Your objective:
Output every line of the items below verbatim, omitting the pictures.

Data records:
◇ ◇ ◇ ◇ ◇ ◇ ◇

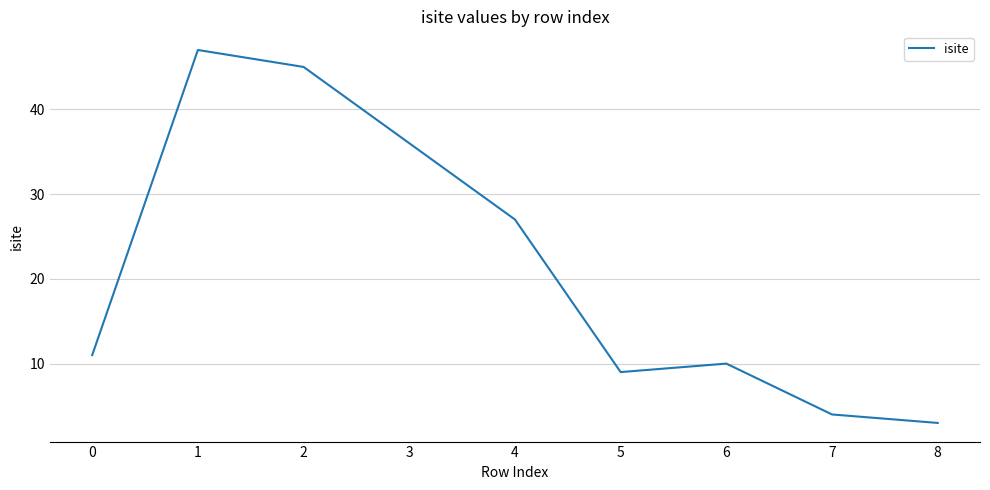

True or false: there are more than 2 points higher than both neighbors.

False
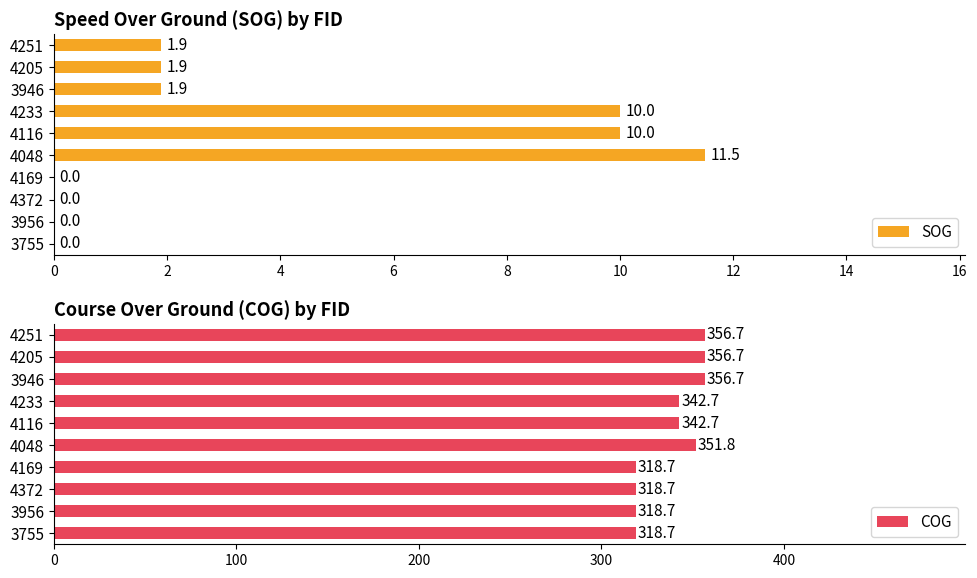

What is the difference between the COG values at 4048 and 3946?

4.9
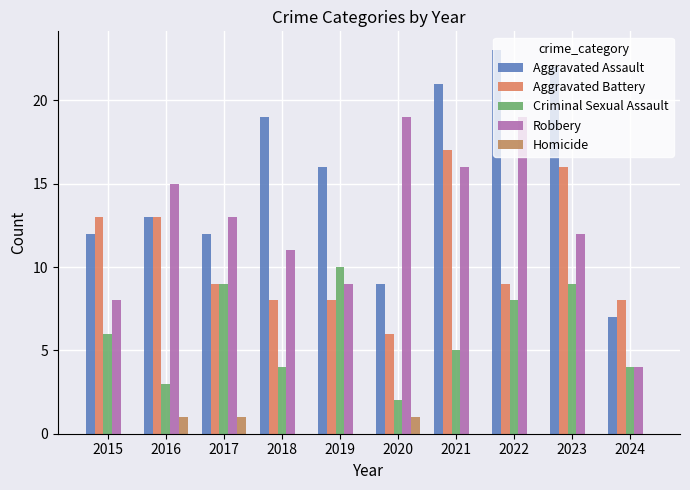

Does the chart contain stacked bars?

No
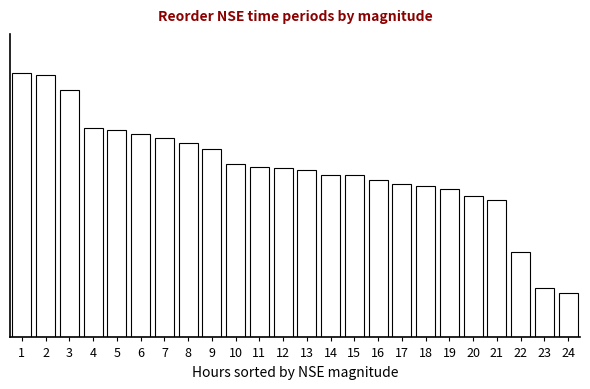

Does the chart contain any negative values?

No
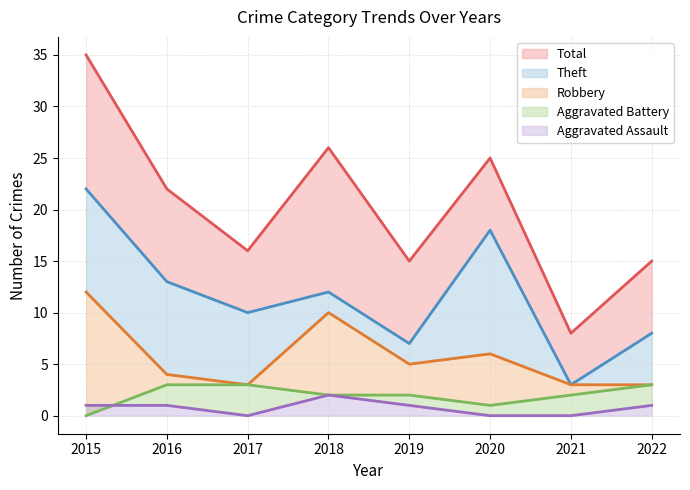

In Theft, how many points are higher than both neighbors (excluding endpoints)?

2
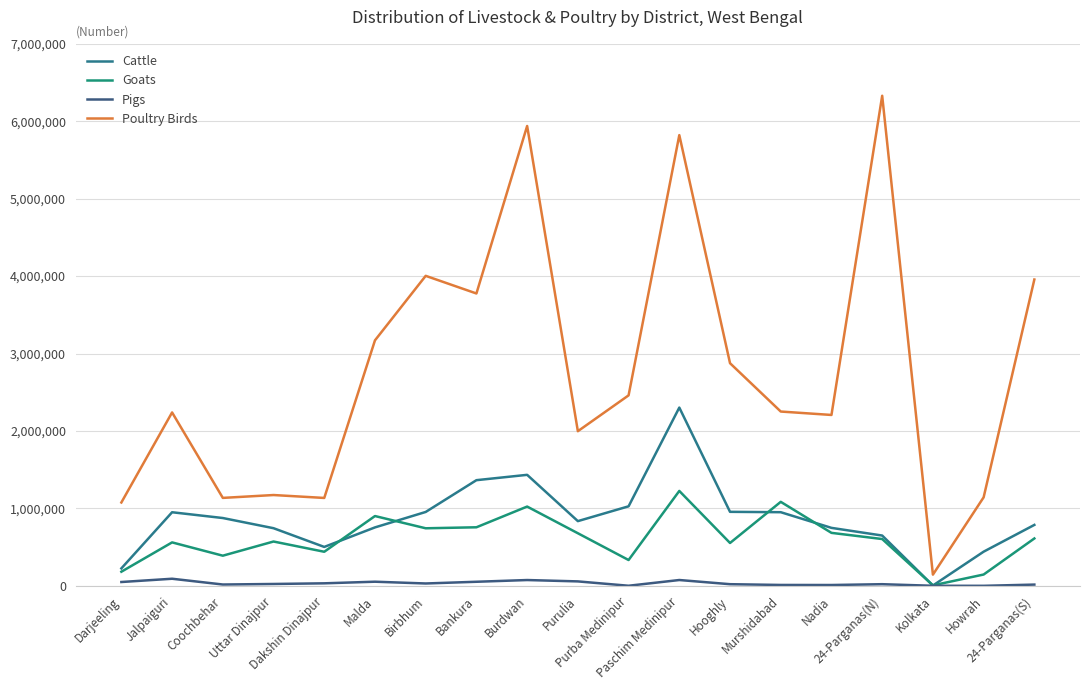

Which series has the largest total across all categories?

Poultry Birds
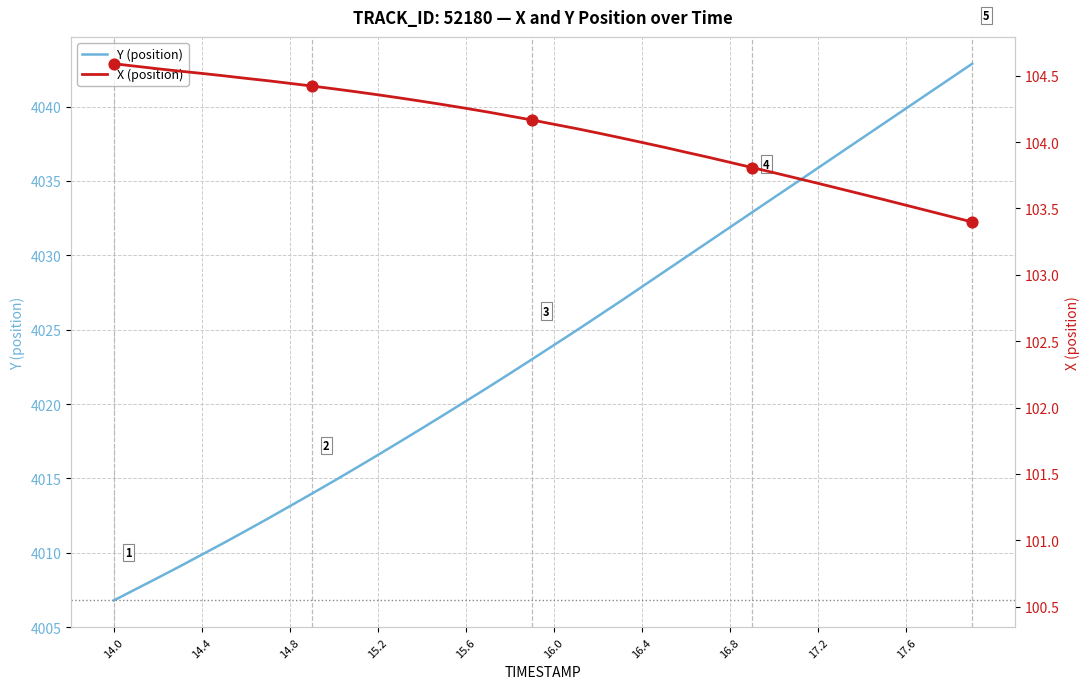

What is the maximum value for Y (position)?

4042.9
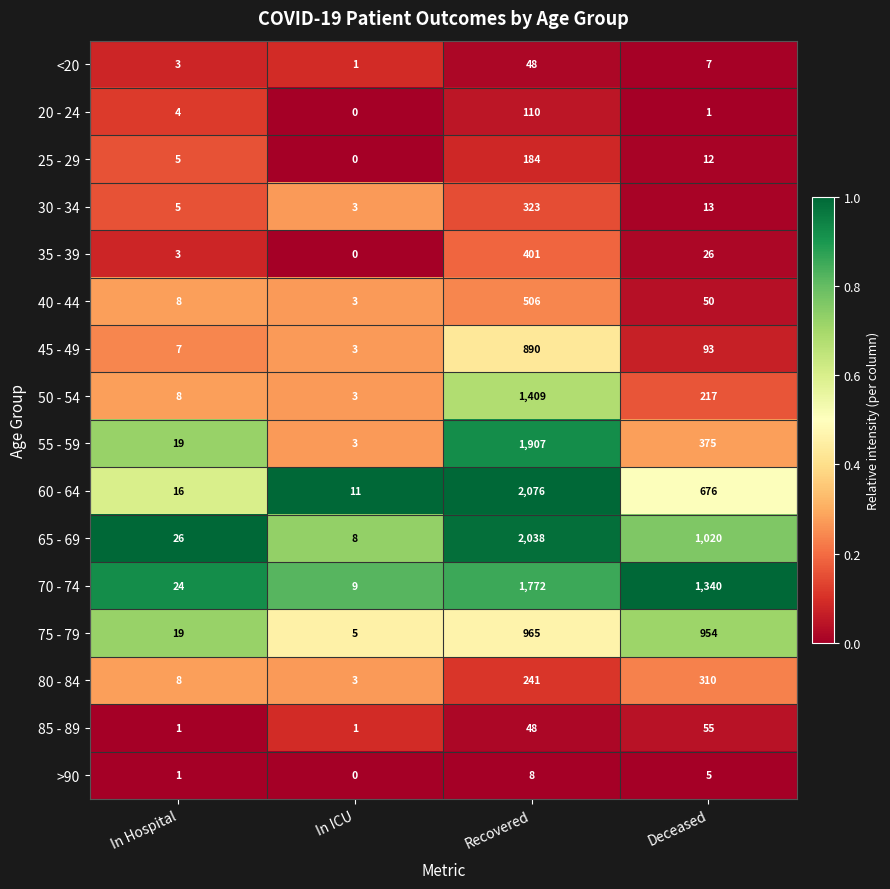

What is the total value across all series at In Hospital?

157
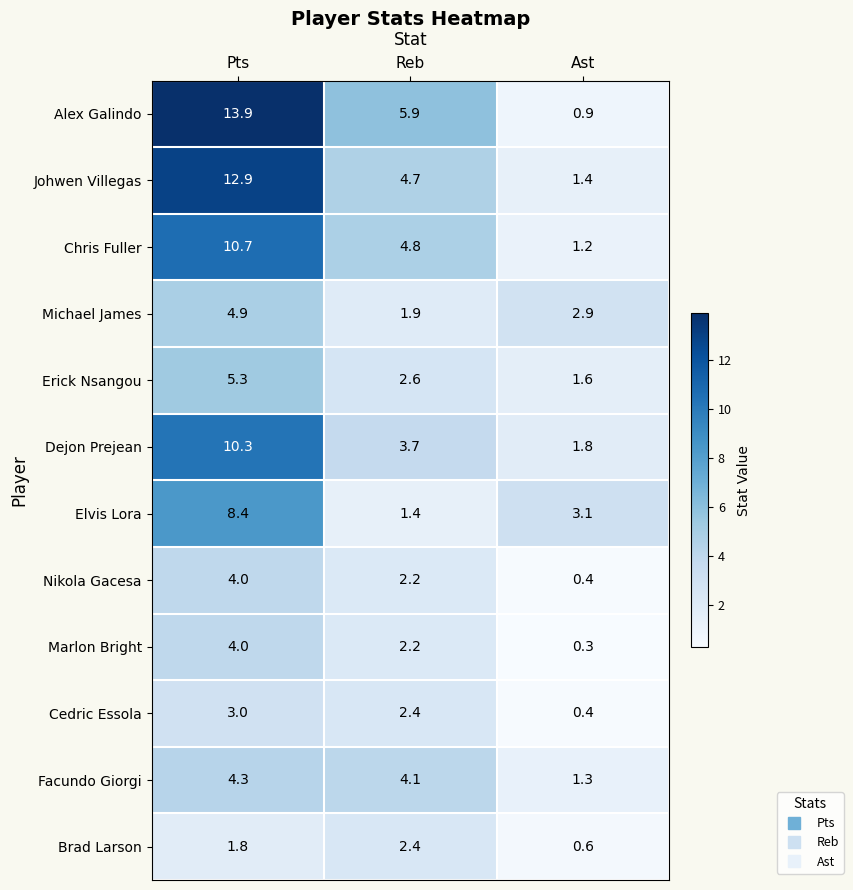

What is the total value across all series at Pts?

83.5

◇ ◇ ◇ ◇ ◇ ◇ ◇

Finished exercise:
True or false: there are more than 2 points higher than both neighbors.

False

What is the difference between the COG values at 4048 and 3946?

4.9

Does the chart contain stacked bars?

No

Does the chart contain any negative values?

No

In Theft, how many points are higher than both neighbors (excluding endpoints)?

2

Which series has the largest total across all categories?

Poultry Birds

What is the maximum value for Y (position)?

4042.9

What is the total value across all series at In Hospital?

157

What is the total value across all series at Pts?

83.5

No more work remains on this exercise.